Mom has been in assisted living just for 2wks the facility has 55 residents. One lady is wheelchair bound with dementia and makes the habit of going in the other resident's rooms. I feel for her but she has come into my mom's quite a bit for only 2wks (doesn't say anything if you tell her "no Mary" she will leave. Mom called me historical and crying and say she hated it there and this woman is going to drive her nuts. I know she has rights but they are good to her
When my Dad was in Independent Living, he liked keeping his door opened, as people would walk up and down the hall, and call into him "Hi Bob" if they saw him in his recliner. He also did the same thing in Memory Care, it made him feel like his room was larger if he could see the common living room in his corner of the building.
My Dad had a situation where he was in his bathroom and when he came out there was this lady he didn't know fast asleep on the top of his bed. Oh dear, Dad [95] called me in a panic as he didn't want to get into any trouble. I had him push his medical alert pendent and the Staff came in and redirected this lady to her room.

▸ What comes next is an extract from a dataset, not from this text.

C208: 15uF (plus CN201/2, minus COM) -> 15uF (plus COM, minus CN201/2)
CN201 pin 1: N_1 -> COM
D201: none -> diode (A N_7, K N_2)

When I asked the Staff the next day about this, turned out it was true, the lady tends to wander. As long as Dad knew he wasn't going to get into trouble, he was ok about it if it should happen again.
In regular AL I think that they sometimes have dementia patients that may be too advanced for them to properly supervise. They may need to review this lady's behavior to see if that is the case. Most the AL and MC facilities that I have seen, the residents love to have visitors come to their rooms.
She might in fact just be lonely, so if staff can find a way to rechannel her visits, that might be helpful.
What is the facility's policy on those that need more care than they can provide? What is state law on facilities providing care to those with dementia? Do they have the appropriate resident/patient ratio since they are caring for dementia? What does mom's lease say about this sort of issue?
I know this is incredibly stressful for you, but it's only two weeks - give it more time. You might find it helpful for your own peace of mind (and for heaven's sake don't tell your mother this!) to set yourself a notional deadline - say, three months - and resolve that if she's still climbing the walls at this facility you'll consider others. Are there alternative, possibly better options?